### Activity
Find the word "utilisateurs" in the listing below. Copy every line that has it.

------------------------------------------------------------------------

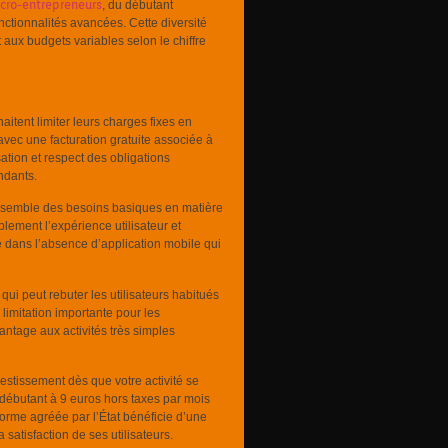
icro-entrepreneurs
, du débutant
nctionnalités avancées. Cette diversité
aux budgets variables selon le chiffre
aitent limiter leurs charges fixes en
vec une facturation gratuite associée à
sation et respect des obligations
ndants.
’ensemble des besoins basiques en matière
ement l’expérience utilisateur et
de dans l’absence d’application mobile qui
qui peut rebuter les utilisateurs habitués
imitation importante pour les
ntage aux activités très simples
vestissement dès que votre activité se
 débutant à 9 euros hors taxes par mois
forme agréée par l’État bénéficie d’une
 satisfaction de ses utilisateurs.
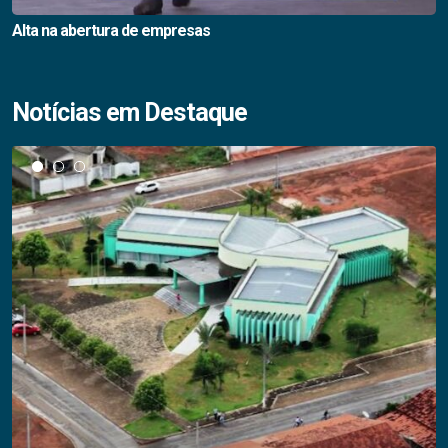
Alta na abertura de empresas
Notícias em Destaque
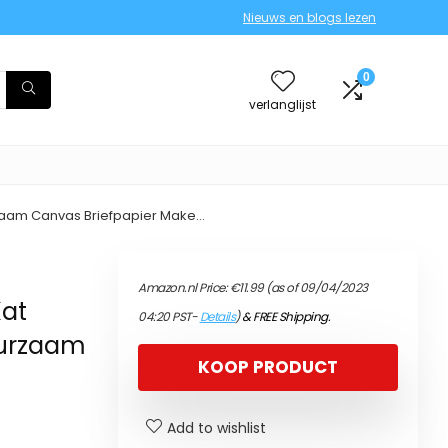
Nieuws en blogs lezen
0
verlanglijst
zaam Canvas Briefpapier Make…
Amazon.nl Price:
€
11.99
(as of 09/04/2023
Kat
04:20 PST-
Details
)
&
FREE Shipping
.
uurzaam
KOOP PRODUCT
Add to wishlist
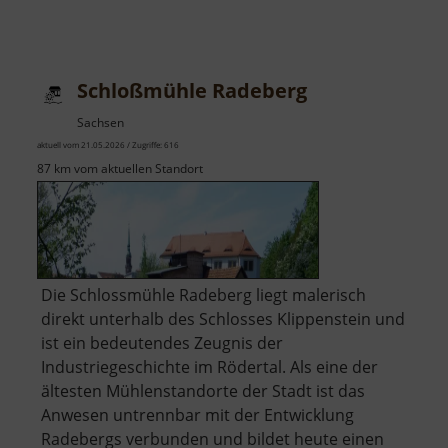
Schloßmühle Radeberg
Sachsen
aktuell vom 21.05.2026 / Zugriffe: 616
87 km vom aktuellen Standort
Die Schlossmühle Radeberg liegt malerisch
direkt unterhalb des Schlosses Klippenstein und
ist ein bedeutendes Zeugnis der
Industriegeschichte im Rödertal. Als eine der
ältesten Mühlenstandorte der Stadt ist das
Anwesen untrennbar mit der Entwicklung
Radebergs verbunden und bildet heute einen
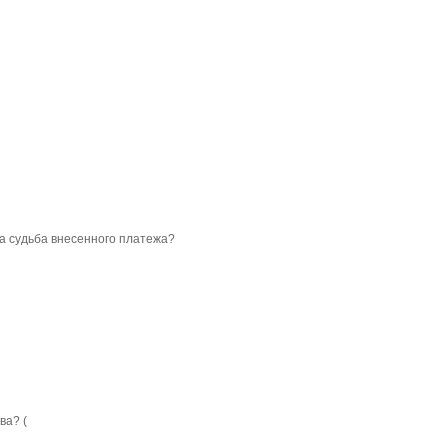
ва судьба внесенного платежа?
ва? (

------------------------------------------------------------------------

### Expected answer
qui peut rebuter les utilisateurs habitués
 satisfaction de ses utilisateurs.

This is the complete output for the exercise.